No evangelho escrito por Lucas é confirmada que a vinda de Cristo, chamada de parusia, não será imediata. Não há como fixar a data do fim dos tempos. O mundo novo já começou, mas a sua manifestação será lenta e penosa. O fim do reino do pecado, que é símbolo do mundo velho, não deve ser confundido com a destruição da terra na qual vivemos. O evangelho quer nos ensinar que as verdadeiras preocupações dos cristãos devem girar em torno do que devemos fazer hoje, mantendo-nos vigilantes para acolher o Senhor em qualquer hora. Cada cristão não deve se preocupar com a data do fim do mundo e sim o que fazer, concretamente, para colaborar com o advento do mundo novo, do reino de Deus. Então o que fazer neste tempo que nos separa da vinda do Senhor até o fim dos tempos?
O tempo de espera será de grande “purificação”. Usando uma linguagem apocalíptica, Jesus quer afirmar aos seus apóstolos, discípulos e a nós que o seguimos: a nossa segurança é Deus e o seu modo de agir, pois, a nossa força consiste naquilo que os homens consideram fraqueza e fragilidade. Jesus quer inspirar confiança e dar ânimo a seus discípulos e a cada um de nós. Toda perseguição é ocasião de um testemunho mais firme, glorioso, irresistível. Jesus foi o primeiro perseguido.
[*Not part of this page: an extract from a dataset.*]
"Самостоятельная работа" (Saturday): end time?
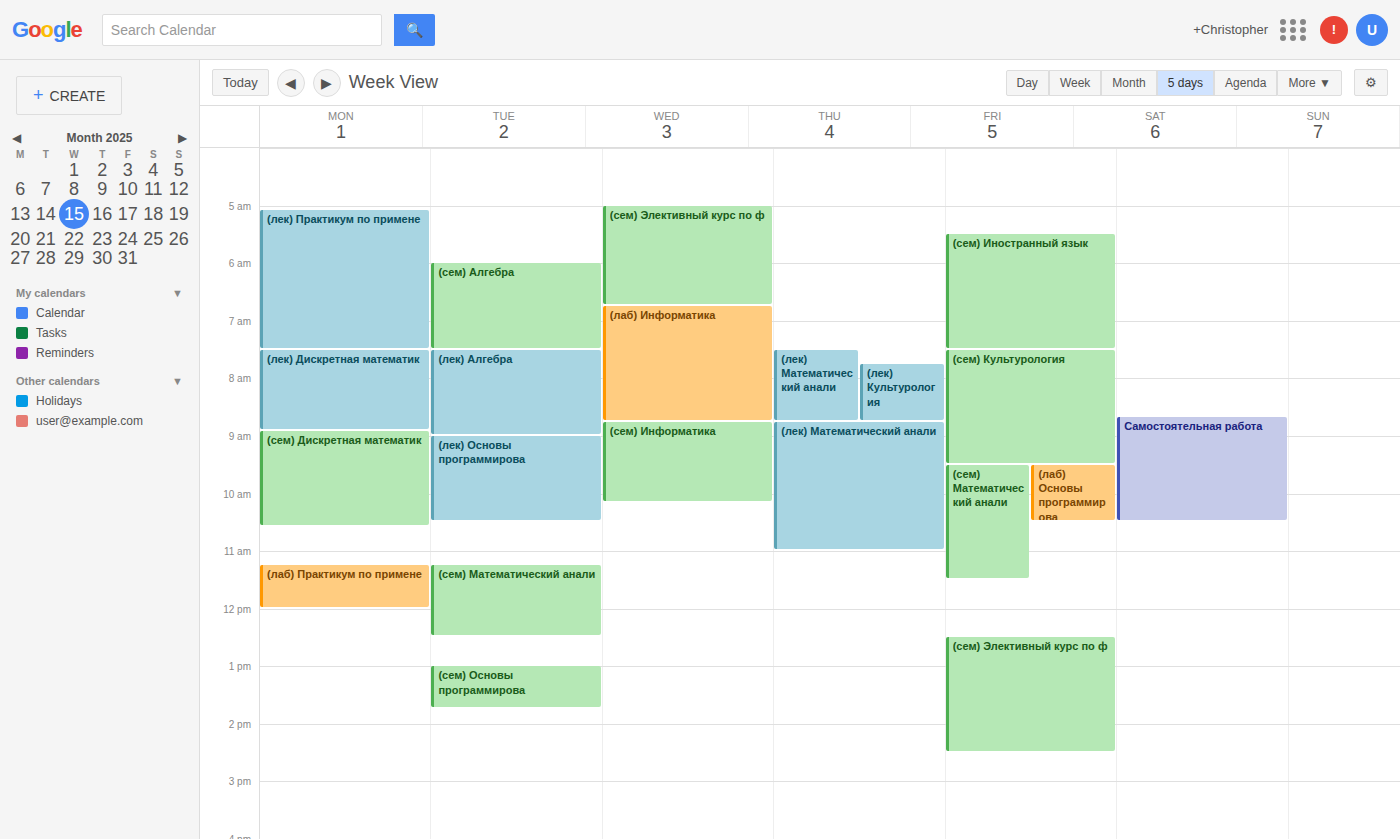
10:30 AMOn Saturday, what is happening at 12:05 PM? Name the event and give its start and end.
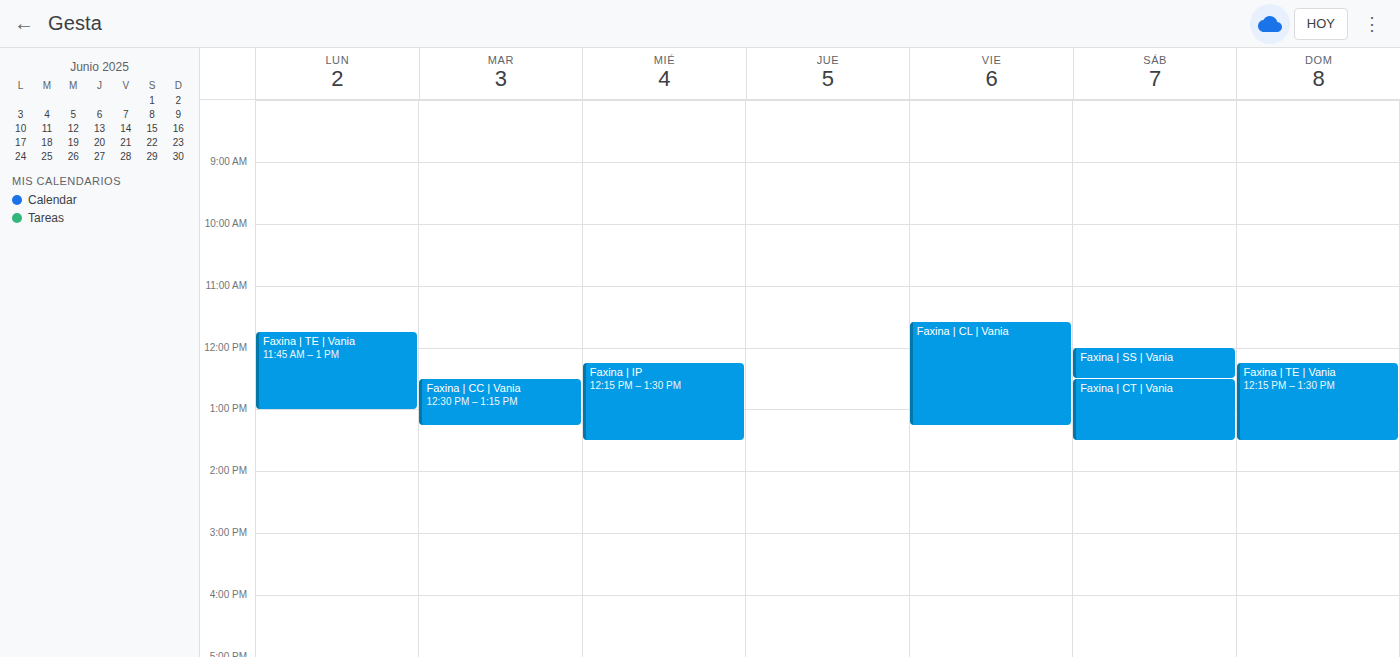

A fé nos dá a certeza de que Deus não abandona o mundo às forças do mal. O sofrimento deve ser encarado como as dores de um parto, não como abandono e absurdo. Tudo o que fazemos, enfrentamos, realizamos, deve estar ancorado em Cristo: ele é que nos enviou, o Espírito Santo nos acompanha na missão e é para Deus que caminhamos. Na vida somos amados e sustentados por Deus.
PRIMEIRA COMUNHÃO
O primeiro grupo de crianças preparado durante dois anos por nossas catequistas receberá a primeira comunhão no próximo domingo na Catedral. Durante esta semana celebram a reconciliação (confissão), a confraternização com seus catequistas e depois o grande dia festivo. A primeira comunhão é sempre marcante na vida de fé da criança. O coração se torna o berço mais aconchegante que existe para Jesus morar. Parabéns às crianças e gratidão às catequistas.